Humph was asleep. Tiny snores popped like a coffee percolator. That was the great thing about Humph, he was always there for you. Right there, in his seat.

Dryden got out of the car and stood in the deafening silence that only a very large open space can produce. He recalled once as a child going early to the cinema to sit and munch sweets and the weight of anxiety which had fallen on him when the lights had momentarily failed. It was as if he could sense the space with bat-like sonar. He stood now, shivering in 80 degrees of heat, his anxieties crowding round like witnesses at an accident.
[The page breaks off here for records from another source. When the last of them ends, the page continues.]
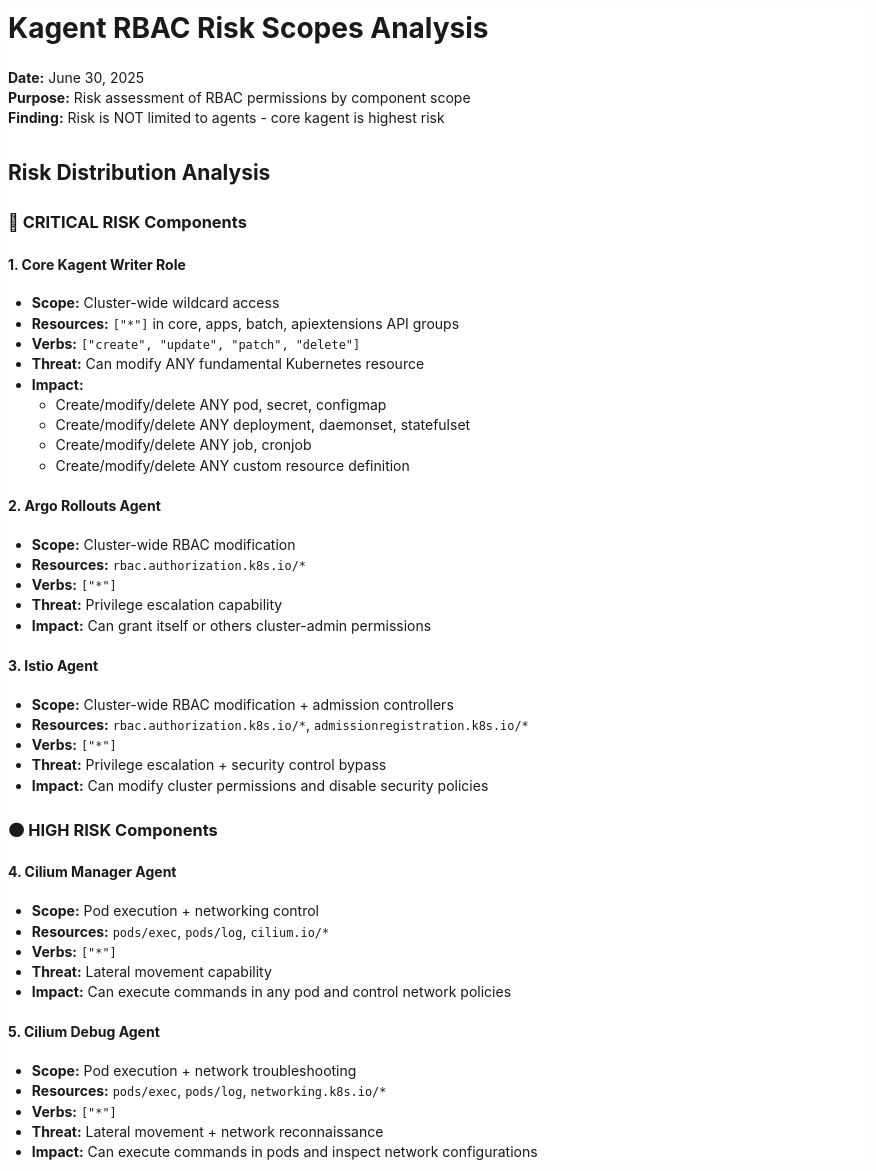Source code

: # Kagent RBAC Risk Scopes Analysis

**Date:** June 30, 2025  
**Purpose:** Risk assessment of RBAC permissions by component scope  
**Finding:** Risk is NOT limited to agents - core kagent is highest risk

## Risk Distribution Analysis

### 🔴 **CRITICAL RISK Components**

#### **1. Core Kagent Writer Role**
- **Scope:** Cluster-wide wildcard access
- **Resources:** `["*"]` in core, apps, batch, apiextensions API groups
- **Verbs:** `["create", "update", "patch", "delete"]`
- **Threat:** Can modify ANY fundamental Kubernetes resource
- **Impact:** 
  - Create/modify/delete ANY pod, secret, configmap
  - Create/modify/delete ANY deployment, daemonset, statefulset
  - Create/modify/delete ANY job, cronjob
  - Create/modify/delete ANY custom resource definition

#### **2. Argo Rollouts Agent**
- **Scope:** Cluster-wide RBAC modification
- **Resources:** `rbac.authorization.k8s.io/*`
- **Verbs:** `["*"]`
- **Threat:** Privilege escalation capability
- **Impact:** Can grant itself or others cluster-admin permissions

#### **3. Istio Agent**
- **Scope:** Cluster-wide RBAC modification + admission controllers
- **Resources:** `rbac.authorization.k8s.io/*`, `admissionregistration.k8s.io/*`
- **Verbs:** `["*"]`
- **Threat:** Privilege escalation + security control bypass
- **Impact:** Can modify cluster permissions and disable security policies

### 🟠 **HIGH RISK Components**

#### **4. Cilium Manager Agent**
- **Scope:** Pod execution + networking control
- **Resources:** `pods/exec`, `pods/log`, `cilium.io/*`
- **Verbs:** `["*"]`
- **Threat:** Lateral movement capability
- **Impact:** Can execute commands in any pod and control network policies

#### **5. Cilium Debug Agent**
- **Scope:** Pod execution + network troubleshooting
- **Resources:** `pods/exec`, `pods/log`, `networking.k8s.io/*`
- **Verbs:** `["*"]`
- **Threat:** Lateral movement + network reconnaissance
- **Impact:** Can execute commands in pods and inspect network configurations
The woodland around the box was thin and dry and his footsteps crackled with broken twigs and dead grass. He sensed the presence of the pillbox rather than seeing it, a hard-edged blackness within the shifting shadows beneath the pines. He picked his way forward along an animal track and met a fox coming the other way. The torchlight caught the eyes and the nose, and the shiny liquid which caked its snout and teeth. At night, by a thin beam of light, there was no way Dryden could see the colours, but he knew with the sixth-sense of the born coward that the liquid was a lipstick red.

Dryden had that strange sense which signals disaster, a sense that told him this wasn’t him, padding through a deserted stretch of Fen woodland, but someone else, someone he could safely watch from his front row cinema seat, comfortingly surrounded by an audience of several hundred representatives of the real world. The fox’s retreat had unnerved him further, and he knew that if he didn’t move quickly he’d fall down.

He could see the pillbox now, one wall catching the moonlight, decorated with the Grimm fairy-tale shadows of the pine trees. He walked quickly to the wall and touched it, confronting a fear which helped allay his anxiety. He moved carefully anti-clockwise, tracing the hexagonal outline of the box, until he came to the door. The silence was oppressive now, so he rattled it loudly, the sound helping to quell the panic which was rising in his throat. The door was iron, rusted, but with a newish-looking deadlock and stood slightly ajar. He pushed it fully open and sent a beam of light into the dark space within.